Though higher AJCC T-stage was associated with risk for metastases at diagnosis, even small T1 tumours were stage IV at initial presentation. The liver was the most common site of metastases; however, frequent multiorgan involvement supports initial whole-body staging.
分析出现全身转移的患者的眼部和全身表现。
这是一项国际性的、多中心的、基于互联网的、基于登记的回顾性数据分析。患者于 2001 年至 2011 年期间被诊断。数据包括:原发肿瘤的大小、眼外扩展、睫状体受累、美国癌症联合委员会(AJCC)-肿瘤、淋巴结、转移分期、转移特征。

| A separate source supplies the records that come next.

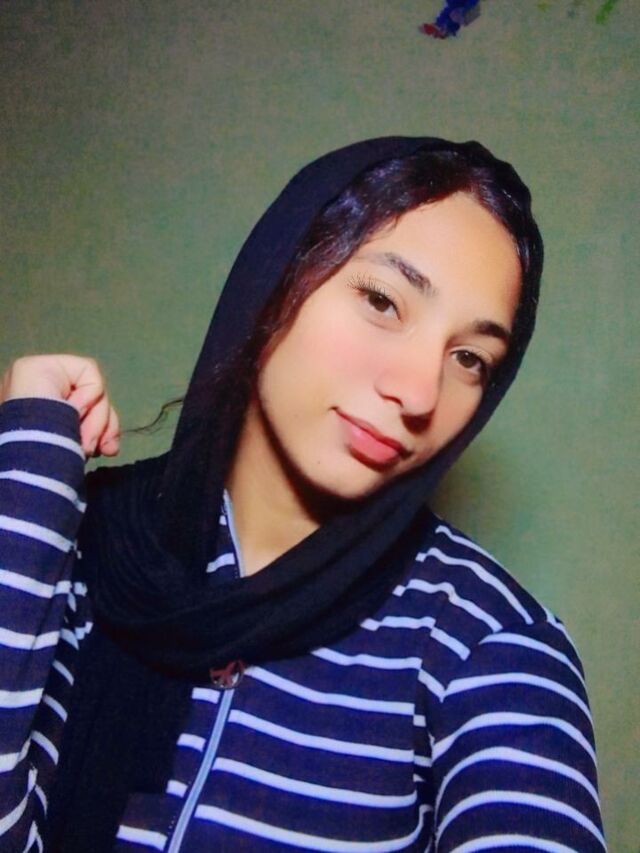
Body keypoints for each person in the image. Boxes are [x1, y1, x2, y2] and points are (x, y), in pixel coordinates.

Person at [0, 137, 605, 851]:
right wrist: (26, 473)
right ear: (277, 276)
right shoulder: (75, 542)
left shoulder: (490, 646)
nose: (419, 392)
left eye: (470, 358)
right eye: (382, 300)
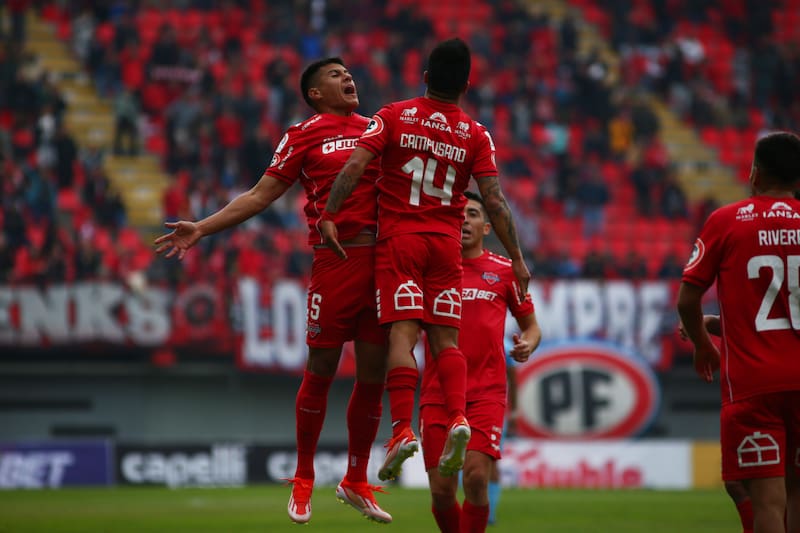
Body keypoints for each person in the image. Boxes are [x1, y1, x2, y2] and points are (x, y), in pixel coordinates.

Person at [153, 57, 392, 524]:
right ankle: (303, 478)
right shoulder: (302, 134)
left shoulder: (377, 128)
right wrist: (201, 227)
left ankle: (356, 479)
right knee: (321, 369)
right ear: (315, 93)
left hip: (382, 261)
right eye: (335, 74)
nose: (347, 77)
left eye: (348, 72)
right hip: (335, 262)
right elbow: (260, 195)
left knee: (371, 376)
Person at [320, 38, 530, 484]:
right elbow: (493, 200)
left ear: (426, 77)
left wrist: (330, 215)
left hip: (402, 241)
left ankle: (401, 430)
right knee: (445, 341)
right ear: (467, 86)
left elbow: (355, 166)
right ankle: (458, 418)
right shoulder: (476, 134)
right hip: (446, 247)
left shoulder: (394, 115)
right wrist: (517, 257)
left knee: (403, 332)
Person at [677, 131, 800, 533]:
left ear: (754, 173)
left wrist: (702, 345)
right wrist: (717, 327)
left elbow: (687, 301)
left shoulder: (728, 221)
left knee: (766, 501)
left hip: (754, 385)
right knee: (797, 494)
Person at [419, 192, 541, 533]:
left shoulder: (504, 271)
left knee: (475, 478)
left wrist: (527, 345)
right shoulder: (430, 270)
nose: (464, 219)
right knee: (442, 491)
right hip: (438, 393)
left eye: (472, 213)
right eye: (458, 213)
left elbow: (532, 327)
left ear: (487, 227)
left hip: (486, 392)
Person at [679, 314, 754, 533]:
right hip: (754, 389)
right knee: (739, 483)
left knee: (752, 483)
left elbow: (687, 301)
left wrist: (703, 336)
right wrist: (710, 323)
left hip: (763, 392)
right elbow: (760, 327)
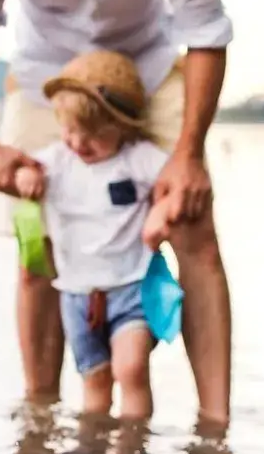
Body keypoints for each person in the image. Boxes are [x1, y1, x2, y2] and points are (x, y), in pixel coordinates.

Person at [0, 0, 233, 425]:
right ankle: (40, 423)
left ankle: (216, 431)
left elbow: (205, 35)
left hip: (144, 72)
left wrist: (189, 154)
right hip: (46, 80)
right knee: (34, 244)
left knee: (193, 224)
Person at [11, 50, 178, 420]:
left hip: (131, 288)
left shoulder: (138, 158)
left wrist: (161, 212)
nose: (79, 143)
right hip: (76, 296)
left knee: (131, 369)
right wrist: (27, 177)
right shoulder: (57, 160)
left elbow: (174, 183)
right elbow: (23, 170)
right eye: (70, 131)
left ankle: (132, 446)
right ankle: (95, 448)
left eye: (94, 136)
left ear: (123, 127)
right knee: (95, 381)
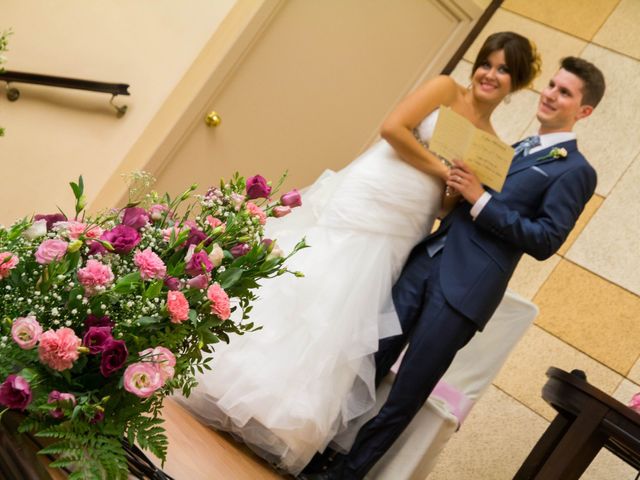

在 3610 例葡萄膜黑色素瘤患者中,有 69 例(1.9%;95%CI 1.5 至 2.4)出现临床转移(IV 期)。这些黑色素瘤起源于虹膜、睫状体和脉络膜的比例分别为 4%、16%和 80%。使用第八版 AJCC,8 例(11%)、20 例(29%)、24 例(35%)和 17 例(25%)属于 AJCC T 分期 T1-T4。同步转移的风险从 T1 的 0.7%增加到 T2 的 1.5%、T3 的 2.6%和 T4 的 7.9%。9 例(13%)患者出现区域淋巴结转移(N1a),其中 6 例(67%)有眼外扩展。全身转移分期(已知 40 例(59%)IV 期患者的分期)显示,14 例(35%)、25 例(63%)和 1 例(2%)分别为小(M1a)、中(M1b)和大(M1c)转移。IV 期患者的转移部位为肝脏(91%)、肺(16%)、骨(9%)、脑(6%)、皮下组织(4%)和其他部位(5%)。24%的患者有多个部位的转移。与 98.1%无转移的患者相比,有同步转移的患者眼内肿瘤更大,更频繁地出现眼外扩展、睫状体受累,因此 AJCC T 分期更高。
尽管较高的 AJCC T 分期与诊断时转移的风险相关,但即使是小的 T1 肿瘤在初次就诊时也是 IV 期。肝脏是转移最常见的部位;然而,频繁的多器官受累支持初始全身分期。